*THE PROBLEM*
Put the text of each row below into a JSON list of strings, with one string per line and blank lines omitted.

(Text extractions at the page level)
**********

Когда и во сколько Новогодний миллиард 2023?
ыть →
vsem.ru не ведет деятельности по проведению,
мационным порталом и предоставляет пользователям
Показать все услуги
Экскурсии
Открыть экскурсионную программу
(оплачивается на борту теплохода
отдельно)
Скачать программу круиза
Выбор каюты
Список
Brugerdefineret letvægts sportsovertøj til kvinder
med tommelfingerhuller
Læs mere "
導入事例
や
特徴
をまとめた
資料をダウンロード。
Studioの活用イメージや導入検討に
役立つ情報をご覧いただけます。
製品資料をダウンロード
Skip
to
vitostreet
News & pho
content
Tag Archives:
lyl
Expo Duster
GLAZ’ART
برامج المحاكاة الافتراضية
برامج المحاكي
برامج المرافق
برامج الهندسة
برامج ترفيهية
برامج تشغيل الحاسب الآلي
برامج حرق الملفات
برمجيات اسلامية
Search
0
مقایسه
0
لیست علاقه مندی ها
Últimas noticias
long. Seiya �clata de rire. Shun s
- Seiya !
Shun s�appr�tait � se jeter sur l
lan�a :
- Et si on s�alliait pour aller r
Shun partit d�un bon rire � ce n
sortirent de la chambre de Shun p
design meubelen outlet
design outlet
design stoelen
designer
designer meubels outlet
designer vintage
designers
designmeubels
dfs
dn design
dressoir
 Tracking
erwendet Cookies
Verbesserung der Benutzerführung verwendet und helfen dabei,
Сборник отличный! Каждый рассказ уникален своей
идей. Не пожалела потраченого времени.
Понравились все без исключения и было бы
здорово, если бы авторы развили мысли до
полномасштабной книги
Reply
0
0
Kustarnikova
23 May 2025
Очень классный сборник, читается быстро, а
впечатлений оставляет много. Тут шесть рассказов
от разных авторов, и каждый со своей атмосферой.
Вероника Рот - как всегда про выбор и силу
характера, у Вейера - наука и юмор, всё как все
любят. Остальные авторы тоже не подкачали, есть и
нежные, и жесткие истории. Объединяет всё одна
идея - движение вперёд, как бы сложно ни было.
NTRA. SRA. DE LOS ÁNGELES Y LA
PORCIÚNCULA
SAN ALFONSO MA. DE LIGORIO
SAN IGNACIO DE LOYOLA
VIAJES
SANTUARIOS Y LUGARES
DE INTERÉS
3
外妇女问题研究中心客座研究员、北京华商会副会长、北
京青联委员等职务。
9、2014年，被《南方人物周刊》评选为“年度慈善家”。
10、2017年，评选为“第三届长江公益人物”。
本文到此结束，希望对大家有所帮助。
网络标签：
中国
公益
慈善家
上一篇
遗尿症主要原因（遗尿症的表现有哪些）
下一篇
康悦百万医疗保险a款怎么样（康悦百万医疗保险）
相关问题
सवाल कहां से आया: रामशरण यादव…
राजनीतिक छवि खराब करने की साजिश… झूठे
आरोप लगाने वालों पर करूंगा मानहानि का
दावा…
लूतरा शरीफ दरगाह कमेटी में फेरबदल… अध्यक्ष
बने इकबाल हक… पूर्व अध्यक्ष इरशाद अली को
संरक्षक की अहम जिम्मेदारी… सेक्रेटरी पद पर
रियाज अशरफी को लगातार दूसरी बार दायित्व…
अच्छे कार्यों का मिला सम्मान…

**********

*YOUR SOLUTION*
[
  "Когда и во сколько Новогодний миллиард 2023?",
  "ыть →",
  "vsem.ru не ведет деятельности по проведению,",
  "мационным порталом и предоставляет пользователям",
  "Показать все услуги",
  "Экскурсии",
  "Открыть экскурсионную программу",
  "(оплачивается на борту теплохода",
  "отдельно)",
  "Скачать программу круиза",
  "Выбор каюты",
  "Список",
  "Brugerdefineret letvægts sportsovertøj til kvinder",
  "med tommelfingerhuller",
  "Læs mere \"",
  "導入事例",
  "や",
  "特徴",
  "をまとめた",
  "資料をダウンロード。",
  "Studioの活用イメージや導入検討に",
  "役立つ情報をご覧いただけます。",
  "製品資料をダウンロード",
  "Skip",
  "to",
  "vitostreet",
  "News & pho",
  "content",
  "Tag Archives:",
  "lyl",
  "Expo Duster",
  "GLAZ’ART",
  "برامج المحاكاة الافتراضية",
  "برامج المحاكي",
  "برامج المرافق",
  "برامج الهندسة",
  "برامج ترفيهية",
  "برامج تشغيل الحاسب الآلي",
  "برامج حرق الملفات",
  "برمجيات اسلامية",
  "Search",
  "0",
  "مقایسه",
  "0",
  "لیست علاقه مندی ها",
  "Últimas noticias",
  "long. Seiya �clata de rire. Shun s",
  "- Seiya !",
  "Shun s�appr�tait � se jeter sur l",
  "lan�a :",
  "- Et si on s�alliait pour aller r",
  "Shun partit d�un bon rire � ce n",
  "sortirent de la chambre de Shun p",
  "design meubelen outlet",
  "design outlet",
  "design stoelen",
  "designer",
  "designer meubels outlet",
  "designer vintage",
  "designers",
  "designmeubels",
  "dfs",
  "dn design",
  "dressoir",
  " Tracking",
  "erwendet Cookies",
  "Verbesserung der Benutzerführung verwendet und helfen dabei,",
  "Сборник отличный! Каждый рассказ уникален своей",
  "идей. Не пожалела потраченого времени.",
  "Понравились все без исключения и было бы",
  "здорово, если бы авторы развили мысли до",
  "полномасштабной книги",
  "Reply",
  "0",
  "0",
  "Kustarnikova",
  "23 May 2025",
  "Очень классный сборник, читается быстро, а",
  "впечатлений оставляет много. Тут шесть рассказов",
  "от разных авторов, и каждый со своей атмосферой.",
  "Вероника Рот - как всегда про выбор и силу",
  "характера, у Вейера - наука и юмор, всё как все",
  "любят. Остальные авторы тоже не подкачали, есть и",
  "нежные, и жесткие истории. Объединяет всё одна",
  "идея - движение вперёд, как бы сложно ни было.",
  "NTRA. SRA. DE LOS ÁNGELES Y LA",
  "PORCIÚNCULA",
  "SAN ALFONSO MA. DE LIGORIO",
  "SAN IGNACIO DE LOYOLA",
  "VIAJES",
  "SANTUARIOS Y LUGARES",
  "DE INTERÉS",
  "3",
  "外妇女问题研究中心客座研究员、北京华商会副会长、北",
  "京青联委员等职务。",
  "9、2014年，被《南方人物周刊》评选为“年度慈善家”。",
  "10、2017年，评选为“第三届长江公益人物”。",
  "本文到此结束，希望对大家有所帮助。",
  "网络标签：",
  "中国",
  "公益",
  "慈善家",
  "上一篇",
  "遗尿症主要原因（遗尿症的表现有哪些）",
  "下一篇",
  "康悦百万医疗保险a款怎么样（康悦百万医疗保险）",
  "相关问题",
  "सवाल कहां से आया: रामशरण यादव…",
  "राजनीतिक छवि खराब करने की साजिश… झूठे",
  "आरोप लगाने वालों पर करूंगा मानहानि का",
  "दावा…",
  "लूतरा शरीफ दरगाह कमेटी में फेरबदल… अध्यक्ष",
  "बने इकबाल हक… पूर्व अध्यक्ष इरशाद अली को",
  "संरक्षक की अहम जिम्मेदारी… सेक्रेटरी पद पर",
  "रियाज अशरफी को लगातार दूसरी बार दायित्व…",
  "अच्छे कार्यों का मिला सम्मान…"
]